Toutes ces interrogations portent en réalité sur un aspect précis : le rapport entre le
film et la réalité. Elles présupposent que nous ayons affaire à un film documentaire,
voire relevant de l'anthropologie visuelle . Or je suis convaincue que c'est faire
fausse voie. Car Mark Soosaar, plus qu'un chercheur résolu à livrer des matériaux
importants en soi et utilisables y compris par d'autres (ce qui est l'objectif de
l'ethnologue), est un fabricant de contes moraux. Il procède comme un auteur de
bons romans historiques : avec des personnages de fiction et des événements de
fiction, il recrée une atmosphère, une époque plus vraies que nature. Qui attendrait
des références bibliographiques dans un roman ? Laissons-nous donc aller à
regarder ce film comme une ?uvre de fiction, même si la matière de cette fiction est
empruntée à la vie. Cela la rend plus crédible, mais pas plus vraie. Ne cherchons pas
une réalité au premier degré, mais un concentré de réalité, qui, par des voies qui ne
sont pas celles de la vie, nous transmet quelque
chose.
Petja Moldanov
À regarder le film avec cette grille, un certain nombre d'aspects acquièrent une juste
place : si la narration de la réalité avait été le but de l'auteur, pourquoi aurait-il omis
de filmer avec tous les détails la rencontre de Petja avec ses parents ? Pendant tout
le film, les parents disent pis que pendre de leur fils et celui-ci a aussi quelques
reproches à leur faire.

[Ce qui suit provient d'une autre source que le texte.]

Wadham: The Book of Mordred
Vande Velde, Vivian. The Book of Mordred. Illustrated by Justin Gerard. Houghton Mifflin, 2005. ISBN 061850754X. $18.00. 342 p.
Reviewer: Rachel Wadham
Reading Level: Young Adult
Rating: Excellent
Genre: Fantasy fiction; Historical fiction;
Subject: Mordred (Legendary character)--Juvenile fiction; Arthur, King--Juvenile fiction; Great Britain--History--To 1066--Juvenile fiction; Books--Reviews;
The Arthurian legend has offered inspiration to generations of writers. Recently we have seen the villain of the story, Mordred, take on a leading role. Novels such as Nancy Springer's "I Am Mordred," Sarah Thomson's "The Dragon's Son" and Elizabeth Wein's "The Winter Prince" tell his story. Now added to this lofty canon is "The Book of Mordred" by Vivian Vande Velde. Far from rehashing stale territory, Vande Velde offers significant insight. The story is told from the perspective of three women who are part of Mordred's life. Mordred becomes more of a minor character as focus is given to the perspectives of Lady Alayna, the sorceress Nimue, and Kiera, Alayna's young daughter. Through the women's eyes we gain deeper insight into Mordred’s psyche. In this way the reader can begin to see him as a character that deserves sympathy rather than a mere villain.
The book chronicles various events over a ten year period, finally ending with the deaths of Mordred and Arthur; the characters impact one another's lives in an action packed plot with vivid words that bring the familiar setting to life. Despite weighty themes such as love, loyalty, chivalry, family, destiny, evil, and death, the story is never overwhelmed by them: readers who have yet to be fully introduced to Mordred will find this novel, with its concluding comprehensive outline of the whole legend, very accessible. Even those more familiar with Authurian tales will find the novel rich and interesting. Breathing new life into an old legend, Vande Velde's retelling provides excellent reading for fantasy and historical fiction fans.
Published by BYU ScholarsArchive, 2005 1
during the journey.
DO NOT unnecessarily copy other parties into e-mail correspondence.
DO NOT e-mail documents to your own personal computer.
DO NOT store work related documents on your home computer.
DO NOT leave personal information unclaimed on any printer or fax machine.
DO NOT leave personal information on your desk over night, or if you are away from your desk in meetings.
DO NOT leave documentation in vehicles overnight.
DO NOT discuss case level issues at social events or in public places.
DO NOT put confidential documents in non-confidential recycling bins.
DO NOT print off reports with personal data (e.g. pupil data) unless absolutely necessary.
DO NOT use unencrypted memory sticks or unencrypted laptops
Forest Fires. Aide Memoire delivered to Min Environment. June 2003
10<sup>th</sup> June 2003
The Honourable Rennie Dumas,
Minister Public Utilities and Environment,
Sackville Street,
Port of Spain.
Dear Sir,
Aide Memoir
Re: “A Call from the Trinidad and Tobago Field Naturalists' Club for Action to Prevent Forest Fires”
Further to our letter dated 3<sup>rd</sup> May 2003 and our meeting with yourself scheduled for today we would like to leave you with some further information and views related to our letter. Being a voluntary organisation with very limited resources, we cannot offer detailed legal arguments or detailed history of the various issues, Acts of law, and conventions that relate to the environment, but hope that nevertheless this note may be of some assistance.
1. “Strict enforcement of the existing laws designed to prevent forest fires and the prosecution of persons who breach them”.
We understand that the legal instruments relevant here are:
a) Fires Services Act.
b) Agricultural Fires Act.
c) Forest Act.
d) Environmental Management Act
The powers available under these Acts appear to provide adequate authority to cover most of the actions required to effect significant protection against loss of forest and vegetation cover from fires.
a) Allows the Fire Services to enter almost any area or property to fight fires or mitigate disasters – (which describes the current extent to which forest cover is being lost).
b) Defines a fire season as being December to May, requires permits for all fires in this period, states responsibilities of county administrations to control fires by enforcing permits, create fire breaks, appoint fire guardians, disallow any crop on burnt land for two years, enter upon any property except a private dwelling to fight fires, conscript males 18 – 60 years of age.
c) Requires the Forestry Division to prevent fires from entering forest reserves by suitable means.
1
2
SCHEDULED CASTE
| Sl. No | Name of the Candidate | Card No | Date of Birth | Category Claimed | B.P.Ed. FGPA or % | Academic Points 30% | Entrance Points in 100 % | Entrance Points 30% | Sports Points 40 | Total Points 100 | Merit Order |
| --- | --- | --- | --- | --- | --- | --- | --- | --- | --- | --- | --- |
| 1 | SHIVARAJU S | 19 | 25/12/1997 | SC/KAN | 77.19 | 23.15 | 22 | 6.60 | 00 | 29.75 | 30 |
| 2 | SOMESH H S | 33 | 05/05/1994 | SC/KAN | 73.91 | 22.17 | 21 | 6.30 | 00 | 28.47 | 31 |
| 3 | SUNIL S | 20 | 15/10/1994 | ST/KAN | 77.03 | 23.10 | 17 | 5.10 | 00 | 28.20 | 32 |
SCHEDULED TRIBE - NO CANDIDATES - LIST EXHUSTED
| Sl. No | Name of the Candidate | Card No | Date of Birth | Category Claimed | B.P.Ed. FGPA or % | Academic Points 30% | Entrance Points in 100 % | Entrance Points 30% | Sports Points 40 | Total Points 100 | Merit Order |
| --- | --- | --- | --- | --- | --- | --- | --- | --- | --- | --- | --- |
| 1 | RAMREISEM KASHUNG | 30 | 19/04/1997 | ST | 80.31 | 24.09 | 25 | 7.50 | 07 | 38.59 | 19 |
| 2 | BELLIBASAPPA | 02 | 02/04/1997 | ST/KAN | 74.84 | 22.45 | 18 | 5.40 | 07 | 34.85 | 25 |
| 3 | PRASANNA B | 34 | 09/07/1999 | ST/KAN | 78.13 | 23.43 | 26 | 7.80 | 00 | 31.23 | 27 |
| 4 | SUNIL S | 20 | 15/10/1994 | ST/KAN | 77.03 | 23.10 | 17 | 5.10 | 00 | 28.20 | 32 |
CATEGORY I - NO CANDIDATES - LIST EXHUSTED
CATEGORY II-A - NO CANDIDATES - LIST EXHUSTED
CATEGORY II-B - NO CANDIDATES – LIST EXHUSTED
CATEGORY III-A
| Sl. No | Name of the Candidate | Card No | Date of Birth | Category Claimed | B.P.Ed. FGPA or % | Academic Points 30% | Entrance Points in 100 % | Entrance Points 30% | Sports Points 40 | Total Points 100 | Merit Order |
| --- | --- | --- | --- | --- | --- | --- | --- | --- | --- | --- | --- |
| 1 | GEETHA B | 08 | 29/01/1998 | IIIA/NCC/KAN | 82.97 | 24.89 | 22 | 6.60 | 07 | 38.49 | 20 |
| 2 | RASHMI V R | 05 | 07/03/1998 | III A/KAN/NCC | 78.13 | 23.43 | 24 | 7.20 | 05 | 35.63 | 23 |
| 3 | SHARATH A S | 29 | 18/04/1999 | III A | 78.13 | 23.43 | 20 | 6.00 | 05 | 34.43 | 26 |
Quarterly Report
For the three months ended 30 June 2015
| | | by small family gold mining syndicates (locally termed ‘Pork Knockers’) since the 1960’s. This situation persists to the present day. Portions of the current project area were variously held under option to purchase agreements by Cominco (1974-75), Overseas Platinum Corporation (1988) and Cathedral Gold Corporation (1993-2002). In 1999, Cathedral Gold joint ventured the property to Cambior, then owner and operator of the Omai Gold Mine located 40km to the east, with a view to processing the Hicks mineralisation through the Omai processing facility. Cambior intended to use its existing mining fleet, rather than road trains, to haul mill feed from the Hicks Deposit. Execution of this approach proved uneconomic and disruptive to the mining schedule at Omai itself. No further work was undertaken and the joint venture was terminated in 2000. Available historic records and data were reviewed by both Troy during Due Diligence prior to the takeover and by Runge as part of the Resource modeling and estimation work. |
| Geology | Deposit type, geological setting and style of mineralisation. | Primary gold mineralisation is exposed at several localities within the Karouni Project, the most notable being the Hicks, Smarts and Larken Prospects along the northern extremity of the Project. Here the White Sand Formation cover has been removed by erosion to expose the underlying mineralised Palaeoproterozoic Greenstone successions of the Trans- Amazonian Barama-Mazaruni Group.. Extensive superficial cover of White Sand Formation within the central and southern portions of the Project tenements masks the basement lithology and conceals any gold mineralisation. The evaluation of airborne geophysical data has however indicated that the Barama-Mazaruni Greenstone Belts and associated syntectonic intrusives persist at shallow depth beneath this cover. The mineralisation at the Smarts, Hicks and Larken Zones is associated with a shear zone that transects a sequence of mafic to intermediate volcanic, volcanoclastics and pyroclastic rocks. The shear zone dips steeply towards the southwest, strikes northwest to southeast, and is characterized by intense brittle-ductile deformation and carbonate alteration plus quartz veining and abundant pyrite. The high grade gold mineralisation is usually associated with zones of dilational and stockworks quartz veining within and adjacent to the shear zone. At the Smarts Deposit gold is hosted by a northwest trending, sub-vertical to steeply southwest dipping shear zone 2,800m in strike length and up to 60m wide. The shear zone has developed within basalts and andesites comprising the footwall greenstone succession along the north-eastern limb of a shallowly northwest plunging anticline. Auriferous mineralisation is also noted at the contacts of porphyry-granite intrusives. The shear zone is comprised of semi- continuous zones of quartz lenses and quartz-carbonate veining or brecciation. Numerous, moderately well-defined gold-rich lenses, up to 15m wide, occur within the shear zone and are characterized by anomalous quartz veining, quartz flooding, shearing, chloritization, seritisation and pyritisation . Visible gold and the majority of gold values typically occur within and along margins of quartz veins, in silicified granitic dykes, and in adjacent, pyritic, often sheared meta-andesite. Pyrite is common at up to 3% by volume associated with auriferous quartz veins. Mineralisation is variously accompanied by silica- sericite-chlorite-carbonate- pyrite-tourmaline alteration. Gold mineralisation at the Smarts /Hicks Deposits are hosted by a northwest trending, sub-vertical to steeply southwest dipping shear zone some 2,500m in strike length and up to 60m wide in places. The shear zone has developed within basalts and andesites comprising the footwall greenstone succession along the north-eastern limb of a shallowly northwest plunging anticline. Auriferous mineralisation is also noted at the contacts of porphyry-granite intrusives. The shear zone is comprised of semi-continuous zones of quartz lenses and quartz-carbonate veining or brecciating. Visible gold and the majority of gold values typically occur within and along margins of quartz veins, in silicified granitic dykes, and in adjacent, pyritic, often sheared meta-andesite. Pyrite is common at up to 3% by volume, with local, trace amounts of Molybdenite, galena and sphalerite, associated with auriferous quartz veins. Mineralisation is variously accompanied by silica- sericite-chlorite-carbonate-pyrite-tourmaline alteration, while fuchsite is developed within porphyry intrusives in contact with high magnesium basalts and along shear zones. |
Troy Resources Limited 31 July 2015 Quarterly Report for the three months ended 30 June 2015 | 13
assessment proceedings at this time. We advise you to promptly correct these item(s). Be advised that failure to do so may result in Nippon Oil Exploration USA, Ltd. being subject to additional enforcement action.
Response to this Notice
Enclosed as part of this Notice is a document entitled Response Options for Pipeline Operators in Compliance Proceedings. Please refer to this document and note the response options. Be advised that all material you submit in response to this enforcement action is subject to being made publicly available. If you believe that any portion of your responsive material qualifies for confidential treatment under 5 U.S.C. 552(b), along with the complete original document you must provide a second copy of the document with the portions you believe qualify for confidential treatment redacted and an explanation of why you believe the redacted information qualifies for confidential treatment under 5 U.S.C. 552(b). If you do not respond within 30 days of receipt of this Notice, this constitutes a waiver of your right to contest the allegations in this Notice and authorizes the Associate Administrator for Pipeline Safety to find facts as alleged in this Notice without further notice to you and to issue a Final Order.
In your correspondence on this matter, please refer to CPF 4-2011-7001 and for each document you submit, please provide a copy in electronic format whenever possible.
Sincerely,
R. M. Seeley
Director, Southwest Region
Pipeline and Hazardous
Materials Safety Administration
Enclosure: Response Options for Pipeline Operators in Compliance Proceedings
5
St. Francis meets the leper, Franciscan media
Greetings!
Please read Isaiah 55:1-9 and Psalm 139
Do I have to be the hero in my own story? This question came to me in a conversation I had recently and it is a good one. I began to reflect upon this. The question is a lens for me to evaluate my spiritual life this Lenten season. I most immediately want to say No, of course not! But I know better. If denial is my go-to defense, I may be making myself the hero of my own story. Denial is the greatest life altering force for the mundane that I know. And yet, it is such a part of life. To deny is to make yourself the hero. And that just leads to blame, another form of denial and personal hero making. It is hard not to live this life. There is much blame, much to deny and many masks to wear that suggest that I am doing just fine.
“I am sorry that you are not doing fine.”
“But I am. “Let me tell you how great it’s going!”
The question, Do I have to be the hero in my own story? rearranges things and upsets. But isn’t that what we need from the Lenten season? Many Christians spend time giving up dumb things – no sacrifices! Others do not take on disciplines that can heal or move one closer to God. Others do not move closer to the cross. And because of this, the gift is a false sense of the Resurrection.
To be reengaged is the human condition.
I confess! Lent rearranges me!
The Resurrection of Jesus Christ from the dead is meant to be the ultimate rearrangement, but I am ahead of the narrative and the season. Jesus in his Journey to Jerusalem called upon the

Mais lorsqu'il va dans la taïga pour rendre une visite éclair à
ses parents, tout ce que nous voyons, c'est Petja remonter en hélicoptère, et nous
lisons qu'il est venu emprunter de l'argent à ses parents. Nous ne savons rien du
tout, en réalité, de ces gens que nous suivons pendant tout le film - rien de leurs
sentiments, de leur manière de vivre les crises qui apparaissent à l'écran. C'est que
ce ne sont pas des êtres en chair et en os, ce sont des personnages, des rôles, des
symboles. C'est pour cela qu'ils ne sont même pas sympathiques ou antipathiques ils ne sont pas tout court, ils servent et ils disent. Il est important qu'ils soient
contradictoires : Petja ne croit pas lui-même à sa mission, mais il l'accomplit ; il vit en
ville, mais il n'a pas perdu entièrement ses traditions ; il reproche à un Khanty qu'il va
voir à l'hôpital d'avoir signé les papiers des industriels, mais il encourage les autres à
s'unir pour pouvoir signer. Le père se présente comme le porteur de la tradition, mais
l'abus d'alcool suscite une agressivité qui se tourne avant tout vers ses proches... La
réponse à toutes nos questions aurait été l'affaire d'un autre film, un film que nous
aimerions bien voir, mais que Mark Soosaar ne fera pas. Il a son message, et oeuvre
comme un créateur, en façonnant tel un sculpteur sa matière afin qu'elle se plie à sa
volonté. Accordons-lui ce droit, et acceptons ce film tel qu'il est. Car tel que Mark
Soosaar l'a voulu, c'est vraiment un beau film : un film visuellement convaincant, et
dont le message est en accord avec une réalité concrète.